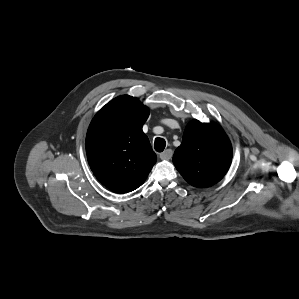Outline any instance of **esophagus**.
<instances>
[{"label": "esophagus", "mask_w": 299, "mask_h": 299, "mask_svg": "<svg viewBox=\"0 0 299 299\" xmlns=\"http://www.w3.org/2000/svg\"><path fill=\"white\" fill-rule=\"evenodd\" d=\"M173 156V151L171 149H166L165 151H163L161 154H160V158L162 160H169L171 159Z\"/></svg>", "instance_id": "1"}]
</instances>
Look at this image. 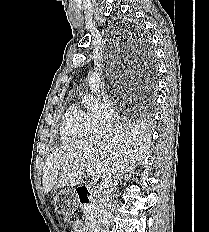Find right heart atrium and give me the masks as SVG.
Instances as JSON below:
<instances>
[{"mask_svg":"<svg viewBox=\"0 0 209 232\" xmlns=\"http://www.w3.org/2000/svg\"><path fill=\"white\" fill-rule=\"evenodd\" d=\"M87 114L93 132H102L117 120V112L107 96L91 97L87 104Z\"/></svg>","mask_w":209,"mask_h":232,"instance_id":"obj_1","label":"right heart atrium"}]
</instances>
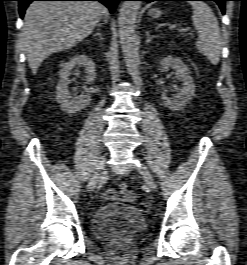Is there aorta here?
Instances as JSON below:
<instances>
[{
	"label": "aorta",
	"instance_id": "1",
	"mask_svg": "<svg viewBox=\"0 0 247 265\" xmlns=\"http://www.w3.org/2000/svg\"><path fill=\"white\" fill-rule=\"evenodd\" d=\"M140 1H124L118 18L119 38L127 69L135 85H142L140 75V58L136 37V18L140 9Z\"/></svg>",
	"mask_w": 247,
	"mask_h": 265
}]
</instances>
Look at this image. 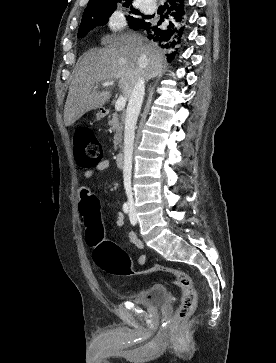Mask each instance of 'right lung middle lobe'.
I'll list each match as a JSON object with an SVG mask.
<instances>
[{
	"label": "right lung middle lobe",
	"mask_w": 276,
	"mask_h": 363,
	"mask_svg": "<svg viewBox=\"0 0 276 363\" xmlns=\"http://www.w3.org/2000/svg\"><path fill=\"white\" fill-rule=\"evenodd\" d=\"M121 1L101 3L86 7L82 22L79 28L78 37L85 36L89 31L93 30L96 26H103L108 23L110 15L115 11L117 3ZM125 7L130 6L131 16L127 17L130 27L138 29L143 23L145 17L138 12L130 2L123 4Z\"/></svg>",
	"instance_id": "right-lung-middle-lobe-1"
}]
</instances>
...
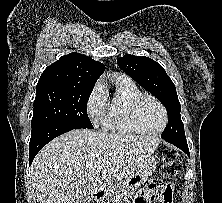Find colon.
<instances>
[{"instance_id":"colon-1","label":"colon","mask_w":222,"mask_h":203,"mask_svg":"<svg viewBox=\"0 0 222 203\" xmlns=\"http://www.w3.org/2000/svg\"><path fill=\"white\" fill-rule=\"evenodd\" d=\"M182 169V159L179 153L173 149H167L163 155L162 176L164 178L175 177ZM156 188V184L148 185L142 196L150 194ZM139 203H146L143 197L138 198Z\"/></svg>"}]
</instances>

PROBLEM TO WORK ON. Return the rows from the line containing "Outline any instance of **esophagus**." through the line containing "156V151L171 149H166L165 151H163L161" verbatim, with both of those lines included. Omit the pictures.

FULL SOLUTION.
Outline any instance of **esophagus**.
<instances>
[{"label": "esophagus", "mask_w": 299, "mask_h": 299, "mask_svg": "<svg viewBox=\"0 0 299 299\" xmlns=\"http://www.w3.org/2000/svg\"><path fill=\"white\" fill-rule=\"evenodd\" d=\"M173 156V151L171 149H166L165 151H163L161 154H160V158L162 160H169L171 159Z\"/></svg>", "instance_id": "1"}]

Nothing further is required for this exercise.